The design of the task domains (Search/DS/GUI) corresponds to three core capabilities—information acquisition, state verification, and process verification—providing a clear capability classification framework for future research.

Limitations & Future Work¶

Most tasks were adapted from existing benchmarks rather than built from scratch, leading to limited coverage.
The Search domain relies on external network environments; network instability affects evaluation consistency.
Current absolute performance still has significant room for improvement (best \(F1\) around 0.77), indicating that Agent-as-a-Judge is far from saturated.
Future work could expand to more domains (e.g., scientific verification, code review) and increase data scale for training.
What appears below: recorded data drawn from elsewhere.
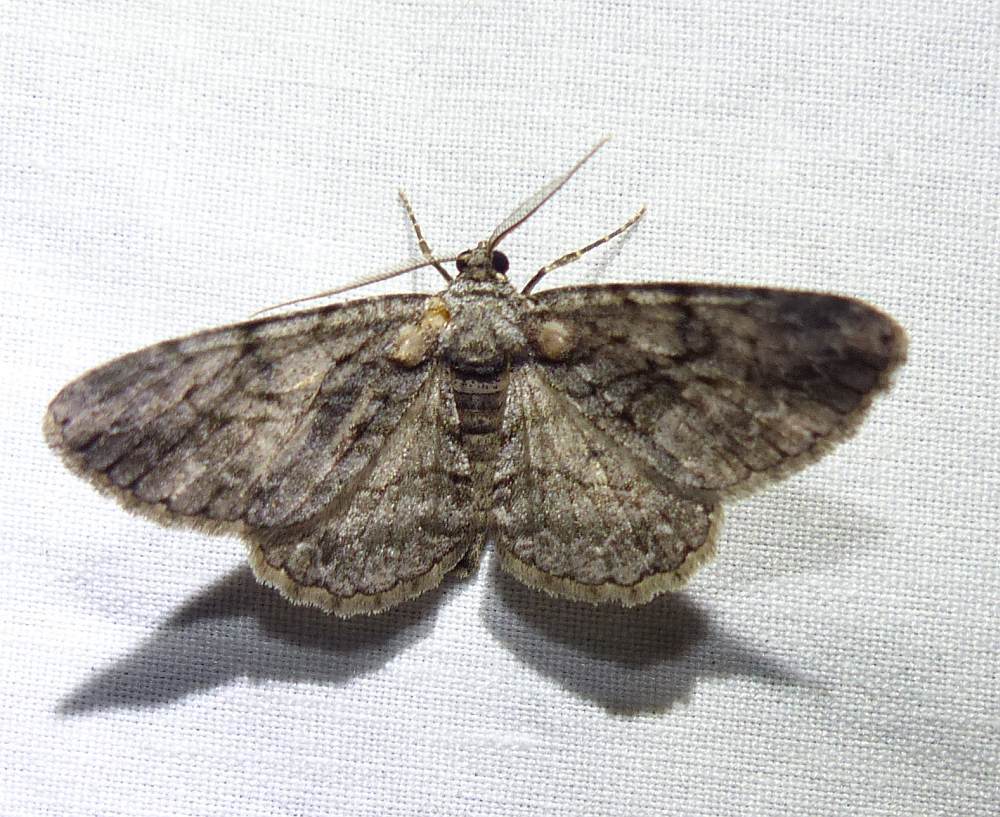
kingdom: Animalia
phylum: Arthropoda
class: Insecta
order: Lepidoptera
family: Geometridae
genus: Anavitrinella
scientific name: Anavitrinella pampinaria
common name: Common gray
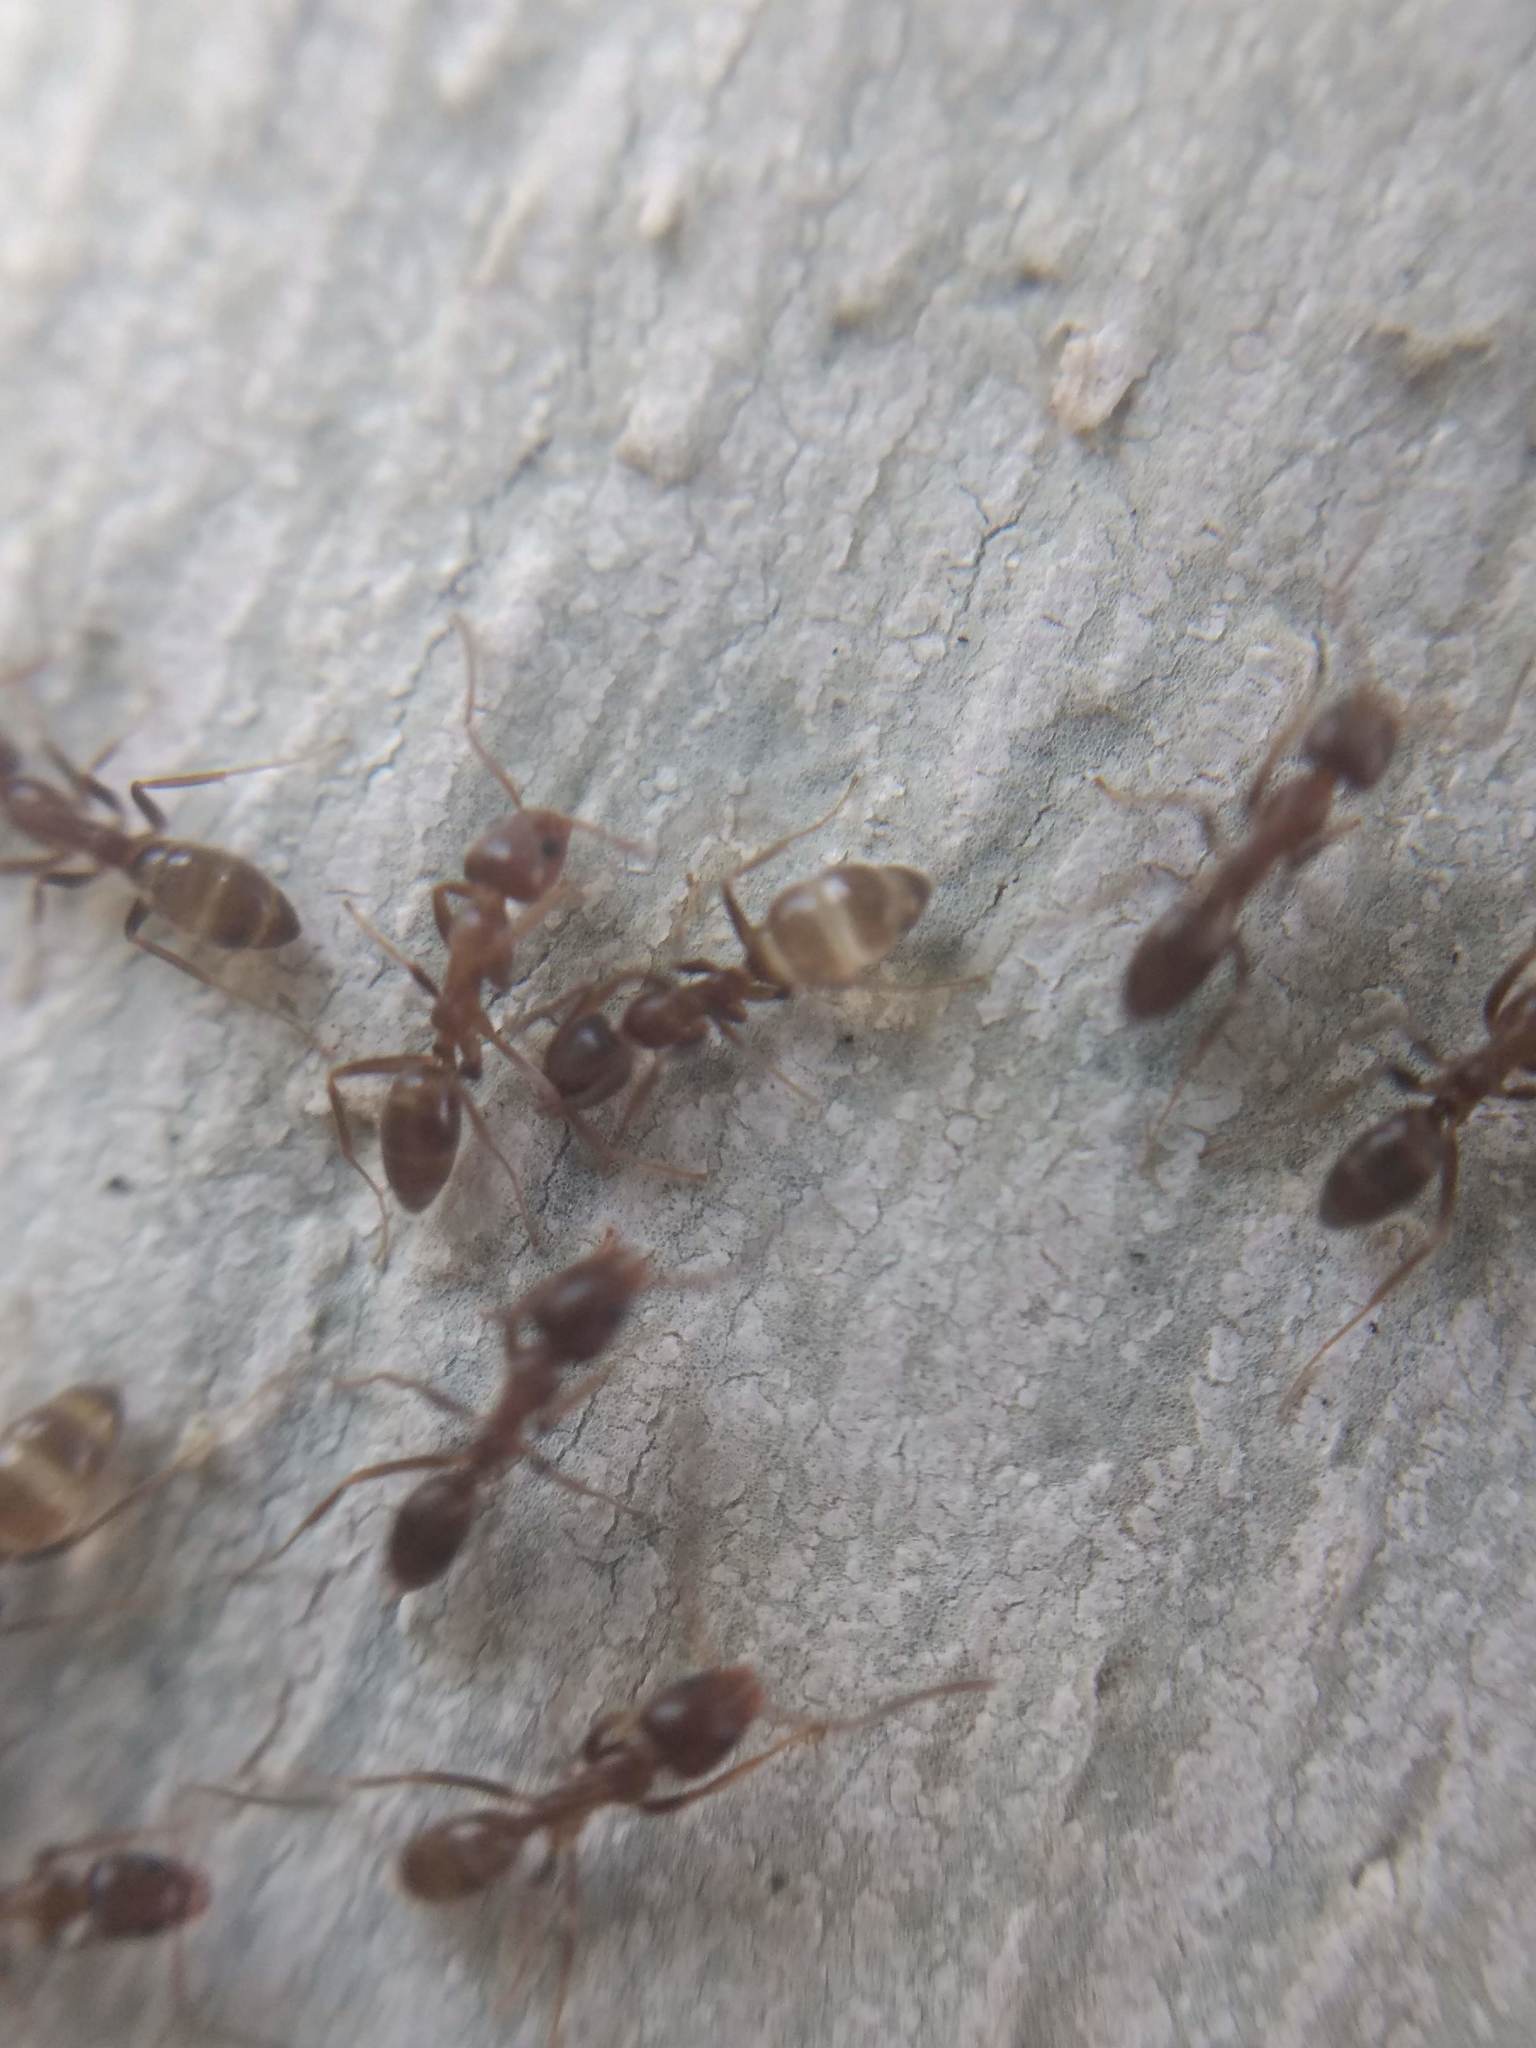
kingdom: Animalia
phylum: Arthropoda
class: Insecta
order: Hymenoptera
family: Formicidae
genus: Linepithema
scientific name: Linepithema humile
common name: Argentine ant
vs RewardBench/RM-Bench: These benchmarks evaluate LLM-as-a-Judge without environmental interaction; AJ-Bench is the first to systematically evaluate environment-aware Agent-as-a-Judge.
vs DevAI (Agent-as-a-Judge): DevAI only covers the single domain of code verification; AJ-Bench covers three domains and supports multi-modality.
vs AgentRewardBench: This evaluates the Judge’s judgment of Agent trajectories but does not provide environmental interaction capabilities.

Rating¶

Novelty: ⭐⭐⭐⭐ First benchmark to systematically evaluate Agent-as-a-Judge.
Experimental Thoroughness: ⭐⭐⭐⭐ Sufficient multi-model comparisons and ablations, though the number of agentic models is limited.
Writing Quality: ⭐⭐⭐⭐ Clear structure and well-articulated motivation for the benchmark design.
Value: ⭐⭐⭐⭐⭐ Fills an important gap in the infrastructure for Agent evaluation.